Trovio Group, one of Australia’s leading asset managers, just told crypto winter to get lost by launching a new US$35 million crypto fund, dubbed the Trovio DeFi Fund.
Essentially, the fund will leverage the wild world of Decentralised Finance (DeFi) to give wholesale investors — those with more than $500k to their name — access to yield-generating crypto protocols.
The Fund is powered in partnership with global wealth platform Yield App, a crypto earning platform with more than 90,000 users and US$200 million under management.
To get a better idea of where the new fund is headed, The Chainsaw sat down with Tim Frost, the founder and CEO of Yield App and Lucas Kiely, the company’s Chief Investment Officer.
Kiely said that the new DeFi fund has a strong focus on capital preservation and uses a series of advanced analysis tools to protect the portfolio from market volatility.
“It’s hard to do due diligence on people in DeFi. There’s no third party to run background checks, so we have to run all prospective DeFi protocols through a rigorous vetting process.”
To this point, Lucas said that Yield App’s analysis tools use a 135-point risk process that focuses on four key areas of security assessment: smart contracts, platforms, counterparties and financial and credit risk.
The risk analysis system then spits out an alphabet rating, ranked A to Z, alongside a measurement that notifies the team of the total amount of liquidity in the lending pools. All of this works to inform the fund of whether or not to proceed with an investment.
“We set extremely high security standards that have to be met before we deploy capital,” Julan added.
Frost weighed in saying that the new Trovio DeFi fund would be generating much of its yield from DeFi protocols that have already proven capable of “standing the test of time”. Frost added that they have a specific focus on long-standing, secure lending protocols like Aave (AAVE), Compound (COMP) and Curve (CRV) which all generate varying amounts of yield.
For example, the now-defunct Anchor (ANC) protocol that promised to deliver 20% returns on Terra Money’s UST stablecoin was flagged by the team’s risk analysis system in November of last year.
“We never touched Anchor because it failed almost all of our processes,” he said.
Ultimately, Lucas says that the fund approaches investment in DeFi in a way that “doesn’t force us to do silly things with other people’s money”.

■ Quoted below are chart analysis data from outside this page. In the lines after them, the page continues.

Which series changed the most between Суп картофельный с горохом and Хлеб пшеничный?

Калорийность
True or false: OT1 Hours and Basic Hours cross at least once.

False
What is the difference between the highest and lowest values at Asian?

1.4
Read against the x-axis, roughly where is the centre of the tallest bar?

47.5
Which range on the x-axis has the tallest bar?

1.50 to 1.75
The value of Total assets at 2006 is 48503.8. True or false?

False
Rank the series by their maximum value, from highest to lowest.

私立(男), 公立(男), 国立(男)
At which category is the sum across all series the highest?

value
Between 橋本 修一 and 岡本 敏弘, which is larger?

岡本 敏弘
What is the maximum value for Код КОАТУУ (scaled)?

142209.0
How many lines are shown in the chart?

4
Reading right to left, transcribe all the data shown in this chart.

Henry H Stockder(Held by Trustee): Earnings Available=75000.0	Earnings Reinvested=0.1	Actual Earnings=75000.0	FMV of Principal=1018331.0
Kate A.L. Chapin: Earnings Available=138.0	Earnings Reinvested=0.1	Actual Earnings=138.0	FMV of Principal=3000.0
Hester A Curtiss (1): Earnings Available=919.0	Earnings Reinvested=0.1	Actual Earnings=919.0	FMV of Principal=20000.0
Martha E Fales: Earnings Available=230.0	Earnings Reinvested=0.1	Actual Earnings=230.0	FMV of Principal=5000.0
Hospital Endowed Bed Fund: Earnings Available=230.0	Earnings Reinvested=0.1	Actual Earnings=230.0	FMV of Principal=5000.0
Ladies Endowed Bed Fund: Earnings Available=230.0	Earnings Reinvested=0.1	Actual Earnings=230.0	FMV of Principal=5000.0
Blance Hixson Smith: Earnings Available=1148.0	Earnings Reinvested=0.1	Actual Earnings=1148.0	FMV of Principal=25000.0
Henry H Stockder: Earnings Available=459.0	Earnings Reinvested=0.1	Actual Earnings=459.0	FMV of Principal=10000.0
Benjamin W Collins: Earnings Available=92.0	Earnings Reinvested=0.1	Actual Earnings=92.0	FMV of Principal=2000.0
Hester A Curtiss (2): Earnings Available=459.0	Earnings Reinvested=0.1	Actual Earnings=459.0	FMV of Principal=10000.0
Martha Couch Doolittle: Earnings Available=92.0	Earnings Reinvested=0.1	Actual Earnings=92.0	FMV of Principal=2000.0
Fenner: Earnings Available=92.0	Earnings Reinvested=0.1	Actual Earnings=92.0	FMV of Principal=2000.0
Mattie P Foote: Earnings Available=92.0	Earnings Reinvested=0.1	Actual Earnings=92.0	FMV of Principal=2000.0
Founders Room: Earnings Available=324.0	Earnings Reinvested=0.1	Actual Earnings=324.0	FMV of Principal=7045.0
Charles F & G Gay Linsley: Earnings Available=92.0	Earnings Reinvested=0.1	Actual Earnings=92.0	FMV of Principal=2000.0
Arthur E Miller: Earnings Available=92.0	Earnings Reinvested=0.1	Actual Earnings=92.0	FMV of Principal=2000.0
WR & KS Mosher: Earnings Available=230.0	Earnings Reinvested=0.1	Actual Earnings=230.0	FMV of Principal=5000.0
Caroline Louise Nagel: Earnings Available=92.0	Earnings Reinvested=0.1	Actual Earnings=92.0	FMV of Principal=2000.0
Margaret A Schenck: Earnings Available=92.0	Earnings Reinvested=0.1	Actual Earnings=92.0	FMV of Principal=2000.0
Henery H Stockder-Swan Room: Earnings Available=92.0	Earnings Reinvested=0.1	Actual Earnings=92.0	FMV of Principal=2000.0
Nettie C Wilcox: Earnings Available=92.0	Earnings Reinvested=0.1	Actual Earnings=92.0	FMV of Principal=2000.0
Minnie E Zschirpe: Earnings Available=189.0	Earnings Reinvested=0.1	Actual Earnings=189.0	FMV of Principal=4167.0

Trovio Group formed late last year when Sydney based digital asset manager TCM merged with tech development company Trovio, creating a new organisation with a valuation of AU$200 million.
The risks of DeFi
While the unregulated nature of DeFi can deliver some impressive yields to traders with an appetite for some risk, as well as providing unique opportunities to everyday people for lending and borrowing — there’s no hiding the fact that the industry is teeming with actors that are simply there to make a quick buck. The recent Mango Markets exploit is a poignant example of this.
In the second week of October a hacker named Avraham Eisenberg managed to drain the Solana-based DeFi platform Mango Markets for an eye-watering US$114 million. He then gamed the governance system to return little more than half of the stolen funds while keeping US$47 million for himself.
This is why real, thoughtful risk management in DeFi is essential to the future of the industry. By vetting protocols properly, firms are increasingly able to gain exposure to consistent, long-term returns.
Another leading project with some impressive security credentials in the DeFi space is Australian project Block Earner. While the Trovio DeFi fund is aimed more broadly at wholesale investors, Block Earner aims to bring DeFi yields to Aussie retail investors by letting them earn yield on Australian Dollar (AUD) deposits.
At the time of writing Block Earner offers a 7% yield product to everyday investors who deposit AUD onto the platform, which sort of beats the average 2.5% interest rate on a traditional savings account by a long shot.